RP is an infrequent multisystemic, potentially lethal autoimmune condition of unknown etiology, affecting cartilaginous and proteoglycan-rich tissues in an episodic pattern with treatment being empiric. Though rare, especially in the young, we report on an unusually young patient who had sickle cell disease as a comorbidity and an aggressive clinical course of RP, with complications due to both disease and treatment. Diagnostic delays increase morbidity and mortality associated with both diseases; hence, early recognition and diagnosis are paramount to enable prompt treatment for improved clinical outcomes.

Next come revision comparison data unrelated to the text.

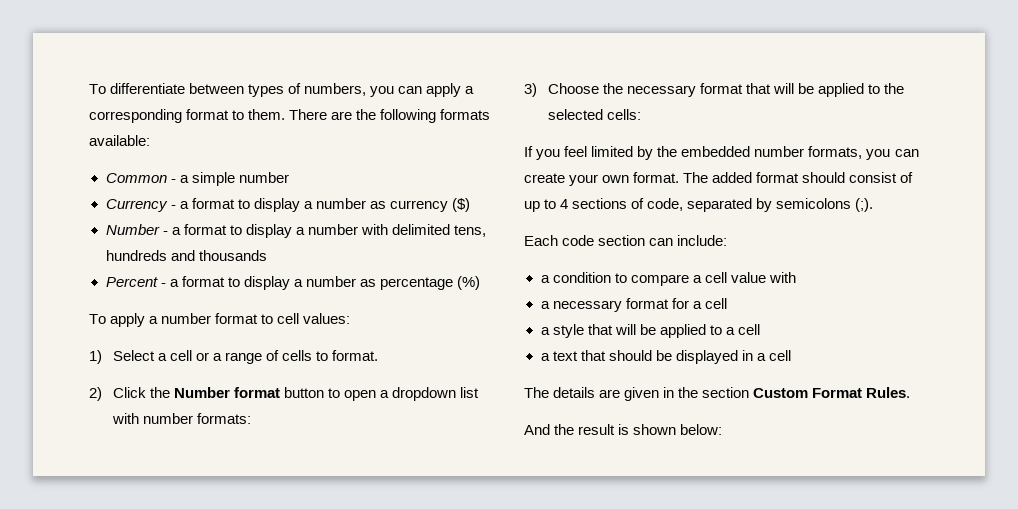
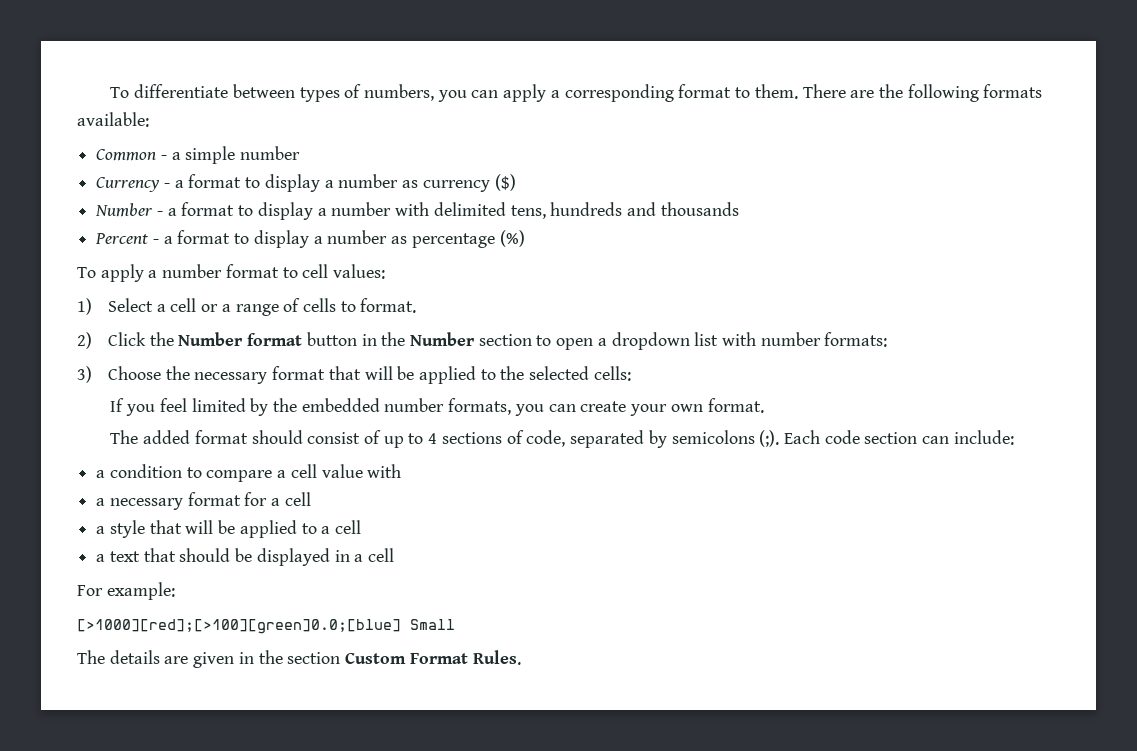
(325, 392) none -> [361,332,532,346] in the Number section
(680, 177) none -> (764, 405) //
(874, 205) // -> (780, 438) none
(791, 355) none -> [77,582,175,600] [77,619,455,634] // For example: // [>1000][red];[>100][green]0.0;[blue] Small
[524,424,723,435] // And the result is shown below: -> (521, 657) none

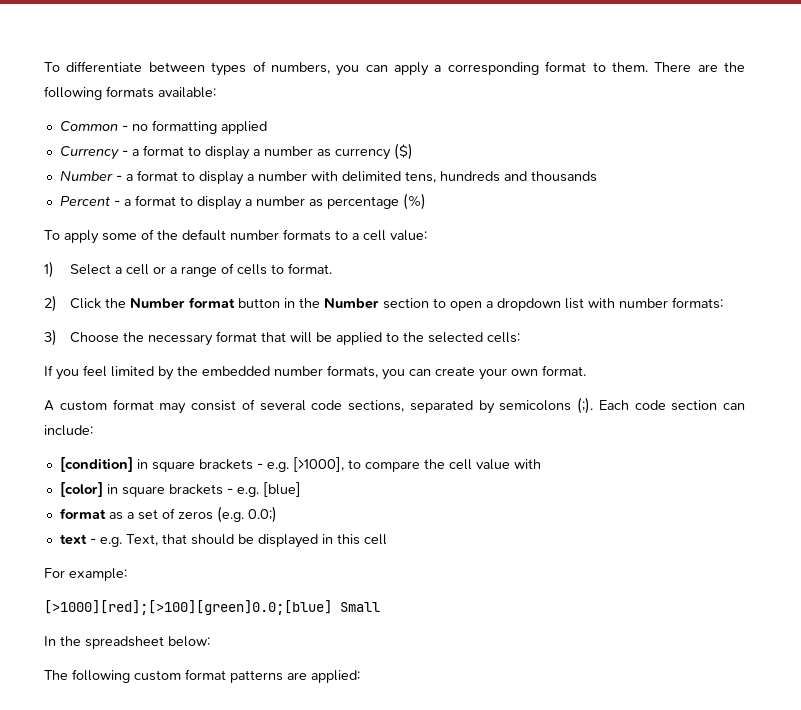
[171,146,301,164] a simple number -> [131,120,267,134] no formatting applied
[148,264,386,279] a number format to cell values: -> [102,229,427,241] some of the default number formats to a cell value:
[110,430,566,448] The added format should consist of up to 4 sections of code, -> [44,399,404,414] A custom format may consist of several code sections,
[96,464,182,478] a condition -> [59,457,344,472] [condition] in square brackets - e.g. [>1000],
[277,470,287,478] a -> [423,459,445,469] the
[96,492,311,510] [96,520,362,538] [96,551,140,562] a necessary format for a cell // a style that will be applied to a cell // a text -> [59,482,301,497] [59,506,277,523] [59,534,158,547] [color] in square brackets - e.g. [blue] // format as a set of zeros (e.g. 0.0;) // text - e.g. Text,
[354,554,364,562] a -> [336,534,360,545] this
[77,650,521,668] The details are given in the section Custom Format Rules. -> [44,636,210,649] [44,669,360,683] In the spreadsheet below: // The following custom format patterns are applied:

The concomitant use of steroids in the management of RP though beneficial worsened severe SCD associated complications which justified the need for other therapies with cost being a significant limitation.

Further studies are needed to determine the prevalence of RP in patients with SCD and any pathophysiological links and also to define therapeutic options or modalities in managing patients with both conditions.

Conflicts of Interest

The authors declare that they have no conflicts of interest.